══ Entries shown

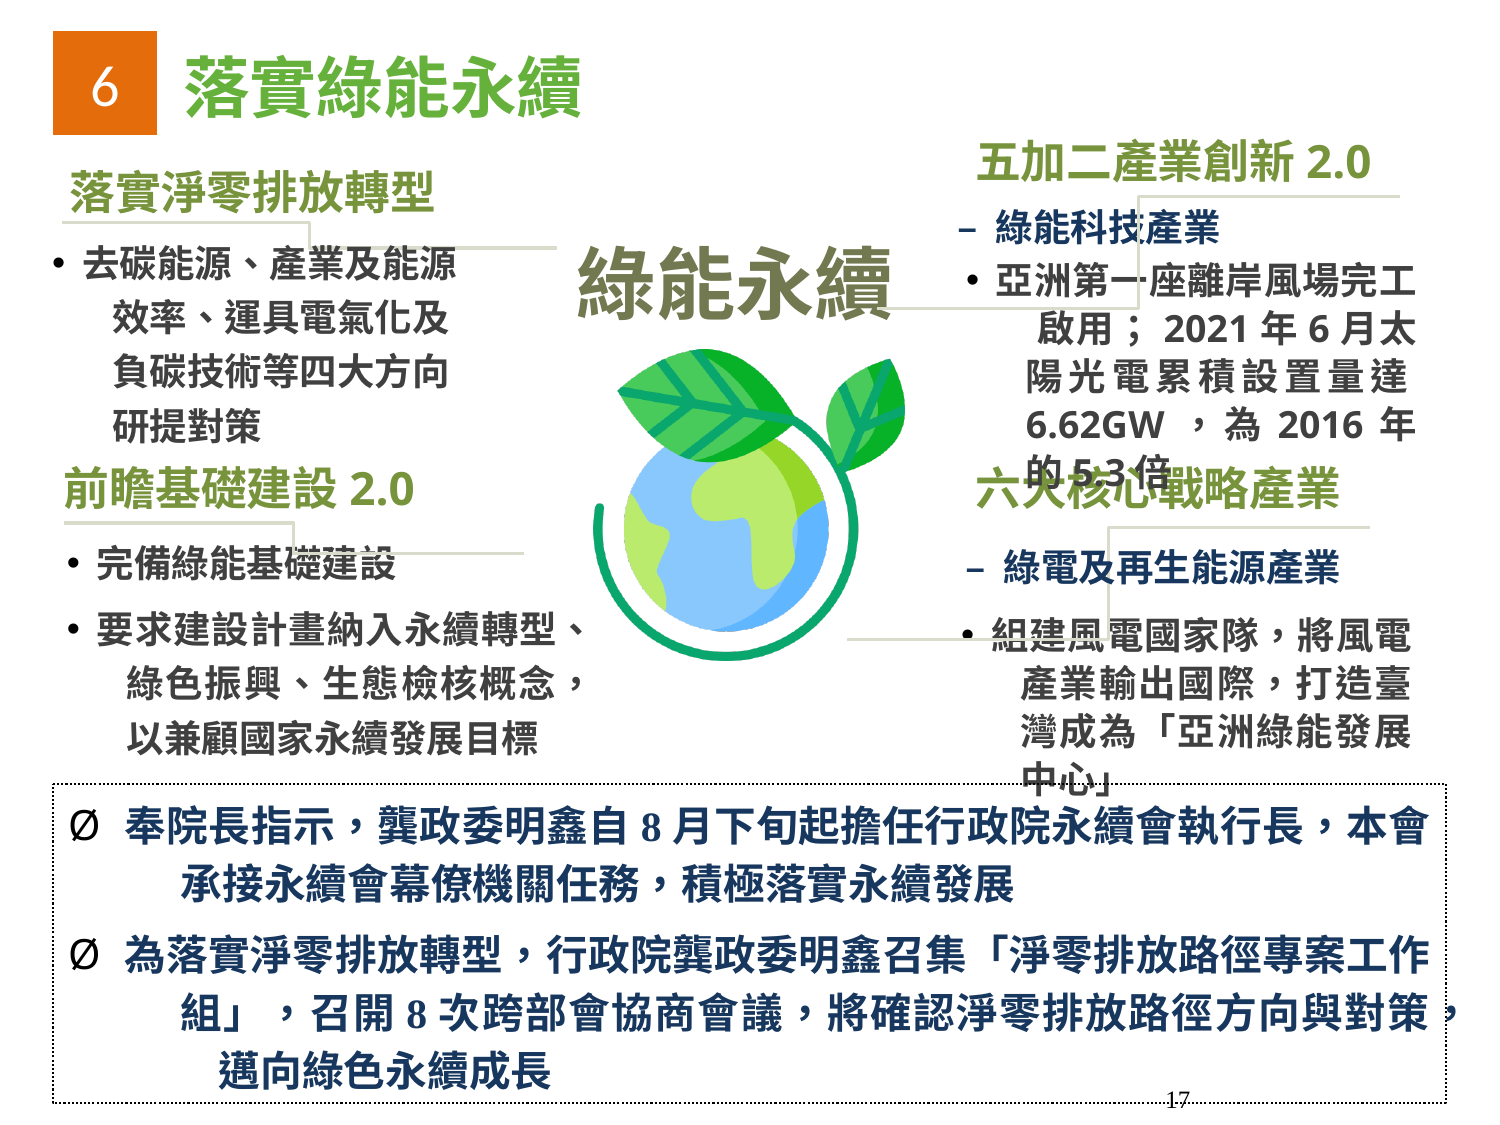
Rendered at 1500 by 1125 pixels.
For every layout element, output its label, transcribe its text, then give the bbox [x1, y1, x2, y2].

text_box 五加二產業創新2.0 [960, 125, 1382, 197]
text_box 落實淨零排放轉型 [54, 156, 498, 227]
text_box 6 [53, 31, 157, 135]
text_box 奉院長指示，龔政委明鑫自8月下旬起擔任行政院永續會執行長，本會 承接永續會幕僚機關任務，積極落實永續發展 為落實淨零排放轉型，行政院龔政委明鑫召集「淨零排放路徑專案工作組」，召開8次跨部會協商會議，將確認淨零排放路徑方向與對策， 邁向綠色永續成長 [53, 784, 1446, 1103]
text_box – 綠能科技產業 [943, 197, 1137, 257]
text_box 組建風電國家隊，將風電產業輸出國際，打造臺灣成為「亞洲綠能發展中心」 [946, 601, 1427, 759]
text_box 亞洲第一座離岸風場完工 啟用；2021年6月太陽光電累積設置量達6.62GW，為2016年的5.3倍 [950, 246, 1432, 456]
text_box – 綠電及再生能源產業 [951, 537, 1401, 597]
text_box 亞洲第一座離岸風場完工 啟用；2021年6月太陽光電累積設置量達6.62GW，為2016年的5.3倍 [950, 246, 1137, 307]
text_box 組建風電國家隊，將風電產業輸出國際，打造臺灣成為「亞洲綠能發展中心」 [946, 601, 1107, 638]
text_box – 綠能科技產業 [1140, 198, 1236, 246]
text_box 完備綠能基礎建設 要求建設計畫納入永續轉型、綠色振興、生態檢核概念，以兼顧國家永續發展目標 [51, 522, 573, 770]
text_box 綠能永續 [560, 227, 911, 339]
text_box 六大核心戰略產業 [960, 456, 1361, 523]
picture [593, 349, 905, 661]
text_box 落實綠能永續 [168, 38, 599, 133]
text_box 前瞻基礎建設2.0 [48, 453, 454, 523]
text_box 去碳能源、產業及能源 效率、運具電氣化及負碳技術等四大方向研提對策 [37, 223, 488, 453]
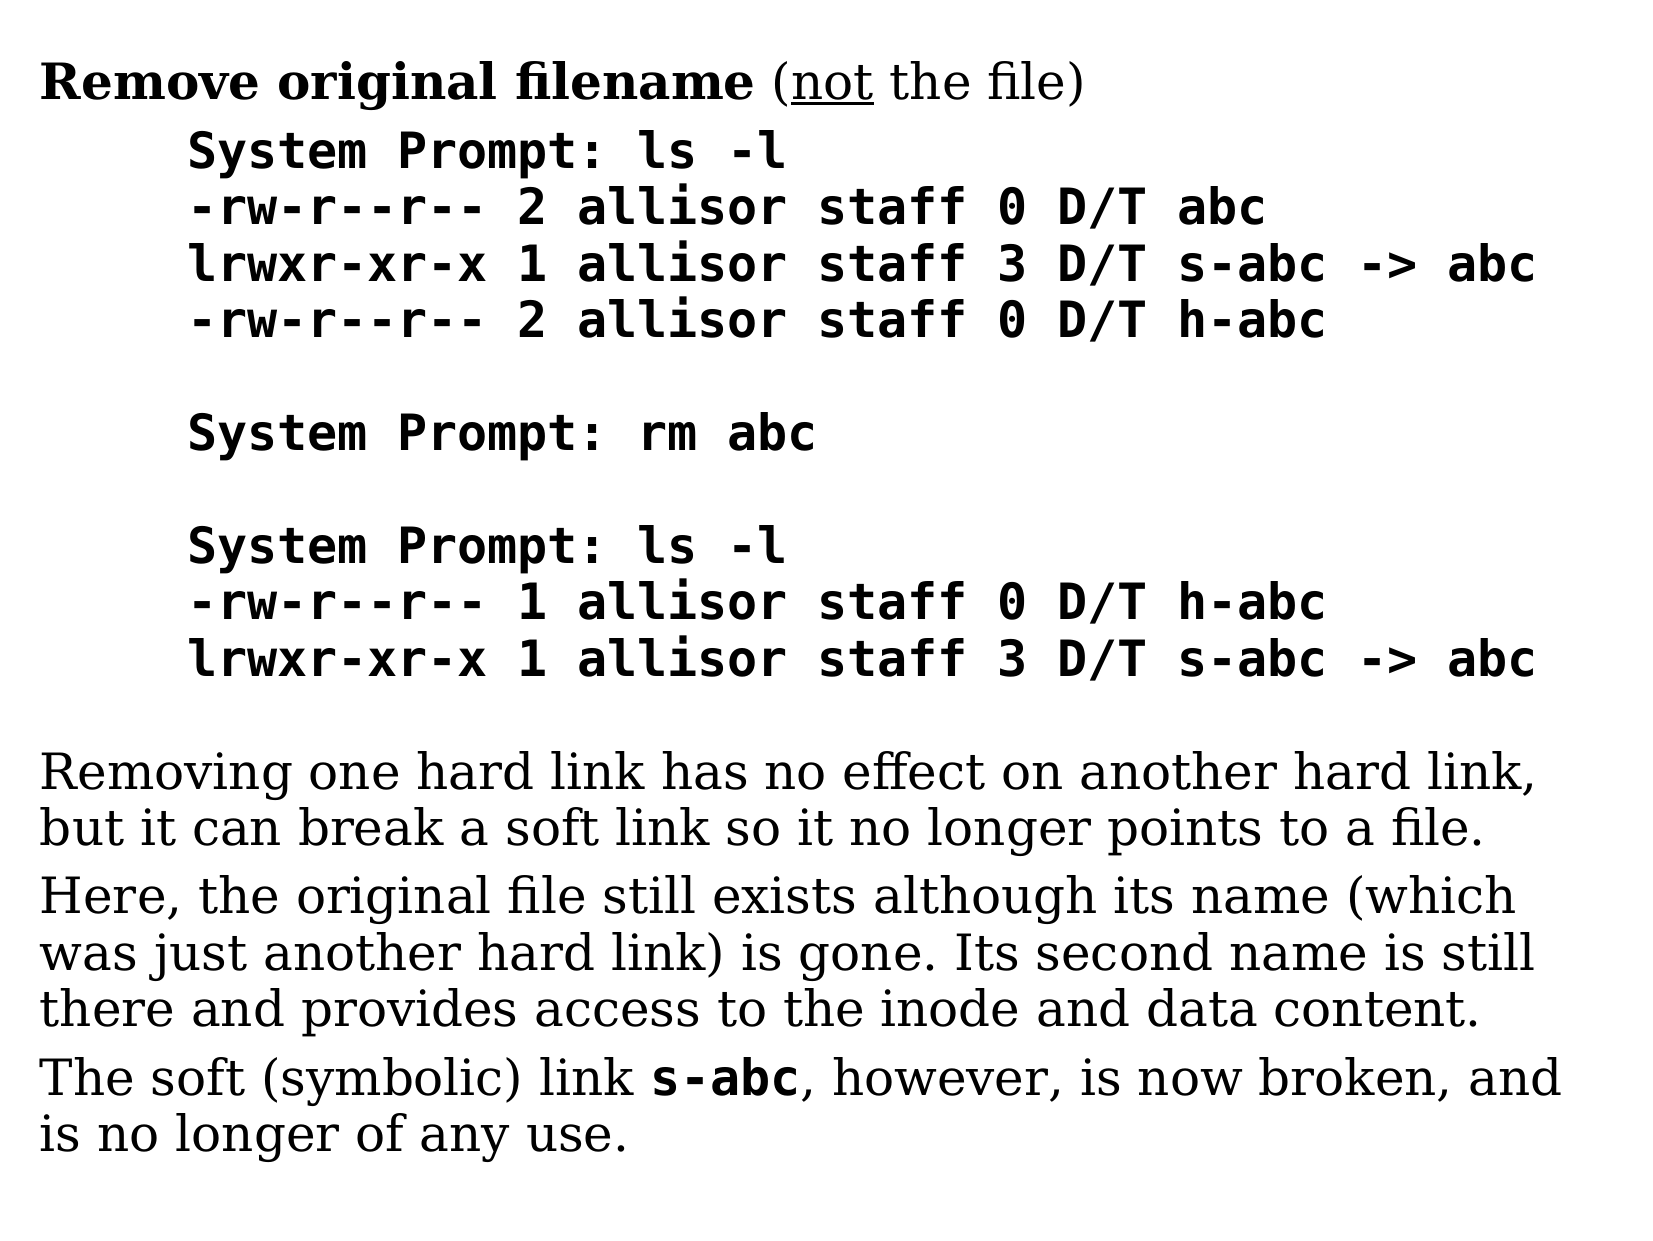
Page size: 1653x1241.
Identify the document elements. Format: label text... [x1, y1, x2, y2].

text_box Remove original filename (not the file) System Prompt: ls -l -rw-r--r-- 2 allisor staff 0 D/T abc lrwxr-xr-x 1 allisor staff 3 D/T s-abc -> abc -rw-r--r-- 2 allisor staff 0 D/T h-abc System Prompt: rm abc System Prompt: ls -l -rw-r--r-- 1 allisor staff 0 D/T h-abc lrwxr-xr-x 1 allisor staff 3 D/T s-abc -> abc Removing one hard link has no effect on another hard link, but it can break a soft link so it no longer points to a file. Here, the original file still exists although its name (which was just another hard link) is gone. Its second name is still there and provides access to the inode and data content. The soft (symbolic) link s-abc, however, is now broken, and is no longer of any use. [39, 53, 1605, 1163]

════

§ Problem statement: Rewrite the lines from the one with "text_box 五加二產業創新2.0 [960, 125, 1382, 197]" to the one with "Identify the document", replacing "綠能科技產業" with "綠色科技產業" and leaving everything else unchanged. Do not include the pictures.

§ Written answer:
text_box 五加二產業創新2.0 [960, 125, 1382, 197]
text_box 落實淨零排放轉型 [54, 156, 498, 227]
text_box 6 [53, 31, 157, 135]
text_box 奉院長指示，龔政委明鑫自8月下旬起擔任行政院永續會執行長，本會 承接永續會幕僚機關任務，積極落實永續發展 為落實淨零排放轉型，行政院龔政委明鑫召集「淨零排放路徑專案工作組」，召開8次跨部會協商會議，將確認淨零排放路徑方向與對策， 邁向綠色永續成長 [53, 784, 1446, 1103]
text_box – 綠色科技產業 [943, 197, 1137, 257]
text_box 組建風電國家隊，將風電產業輸出國際，打造臺灣成為「亞洲綠能發展中心」 [946, 601, 1427, 759]
text_box 亞洲第一座離岸風場完工 啟用；2021年6月太陽光電累積設置量達6.62GW，為2016年的5.3倍 [950, 246, 1432, 456]
text_box – 綠電及再生能源產業 [951, 537, 1401, 597]
text_box 亞洲第一座離岸風場完工 啟用；2021年6月太陽光電累積設置量達6.62GW，為2016年的5.3倍 [950, 246, 1137, 307]
text_box 組建風電國家隊，將風電產業輸出國際，打造臺灣成為「亞洲綠能發展中心」 [946, 601, 1107, 638]
text_box – 綠色科技產業 [1140, 198, 1236, 246]
text_box 完備綠能基礎建設 要求建設計畫納入永續轉型、綠色振興、生態檢核概念，以兼顧國家永續發展目標 [51, 522, 573, 770]
text_box 綠能永續 [560, 227, 911, 339]
text_box 六大核心戰略產業 [960, 456, 1361, 523]
picture [593, 349, 905, 661]
text_box 落實綠能永續 [168, 38, 599, 133]
text_box 前瞻基礎建設2.0 [48, 453, 454, 523]
text_box 去碳能源、產業及能源 效率、運具電氣化及負碳技術等四大方向研提對策 [37, 223, 488, 453]
Page size: 1653x1241.
Identify the document elements. Format: label text... [x1, y1, x2, y2].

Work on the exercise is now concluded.